- Yapılacak iş: Sistem özelliklerini anlatan metne göre Açık Sistem'de dış çevreden alınan girdi süreç içinde dönüştükten sonra ne oluşur?

- Alıntılanan metin:
++++++++++++++++++++

B-) Parça-Bütün uyumu nasıl sağlanmaktadır?
C-) Sistemin var olma ve kendini gerçekleştirme amacı nedir?
“C” maddesindeki soru, sistemi tanımlamak adına sorabileceğimiz en önemli sorudur. Çünkü sistem ve sistemi oluşturan parçalar bir organizasyonu gerçekleştirmek için bir arada bulunmaktadır. Organizasyon esası oluşturur ve alt sistemleri içerir. Tüm organizasyonu anlayabilmemiz için de sistemin özelliklerine bakmamız gerekir. Sistemin özellikleri:
A-) Açık veya kapalı olabilir.
B-) Faaliyet gösterdiği bir çevreye sahiptir.
C-) Esneklik gösterse de kesin sınırlara sahiptir.
D-) Sistemi etkileyen “Entropi” görülür.
E-) Her sistemin alt sistemleri vardır.
F-) Sistem dengesini koruma özelliği taşır.
G-) Sistem açık ise geri besleme alır.
H-) Büyürler ve gelişirler.
Özelliklere göre açıklamamız gereken kavramlardan biri olan Açık Sistem; dış çevre ile arasında oluşan alışverişi temsil ederken Kapalı Sistem’de bu tarz bir alışveriş bulunmamaktadır. Açık Sistem’de; dış çevreden girdi alınır, süreç içerisinde bu girdi dönüşür ve mal/hizmet olarak bir çıktı oluşur. Eğer ki bir organizasyondan/sistemden bahsedilirken çalışma alanı içerisinde sadece yapısı veya işlevlerinden bahsediliyorsa ancak yapıyı etkileyen dış çevreden bahsedilmiyorsa bu sistem kapalı bir sistem olarak ele alınmaktadır. Bu da dış çevreden gelebilecek unsurları dikkate almamak veya yok saymak demektir. Bu tür kapalı sistemlerde çevre ile olumlu/olumsuz bir alışveriş olmadığı için sistem duruncaya kadar faaliyet göstermeye devam eder. Diğer bir kavram olan Entropi ise şöyle tanımlanabilir: “Bazen sistemde bozukluklar olabilir ve bu durum sistemi durdurmaya kadar gidebilir. Bu kavrama göre bir sistemde faaliyetlerin bozulması, dengenin kaybolması, karmaşıklık ve aksamaların belirlenmesi sonunda sistemin faaliyetlerinin durması yönünde bir eğilim vardır. İşte “Entropi” bu eğilimi ifade eder” (Koçel, 1982, s. 105).

++++++++++++++++++++

- Sağlanan malzeme:
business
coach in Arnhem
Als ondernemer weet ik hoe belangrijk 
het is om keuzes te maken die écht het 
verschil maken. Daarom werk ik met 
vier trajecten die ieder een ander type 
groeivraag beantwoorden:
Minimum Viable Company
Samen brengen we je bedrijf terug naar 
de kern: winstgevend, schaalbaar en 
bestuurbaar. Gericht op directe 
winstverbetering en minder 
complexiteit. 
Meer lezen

++++++++++++++++++++

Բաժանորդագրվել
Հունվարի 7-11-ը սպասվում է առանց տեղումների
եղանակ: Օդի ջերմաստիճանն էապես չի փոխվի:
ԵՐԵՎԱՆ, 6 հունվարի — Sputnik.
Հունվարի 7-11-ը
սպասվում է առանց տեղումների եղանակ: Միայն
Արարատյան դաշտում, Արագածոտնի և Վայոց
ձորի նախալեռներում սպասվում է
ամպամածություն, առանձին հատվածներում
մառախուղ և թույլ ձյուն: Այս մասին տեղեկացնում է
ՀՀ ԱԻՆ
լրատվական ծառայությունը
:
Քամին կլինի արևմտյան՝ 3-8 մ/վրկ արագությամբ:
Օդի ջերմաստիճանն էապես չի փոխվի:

++++++++++++++++++++

- Alıştırma sonucu: Mal/hizmet olarak bir çıktı oluşur.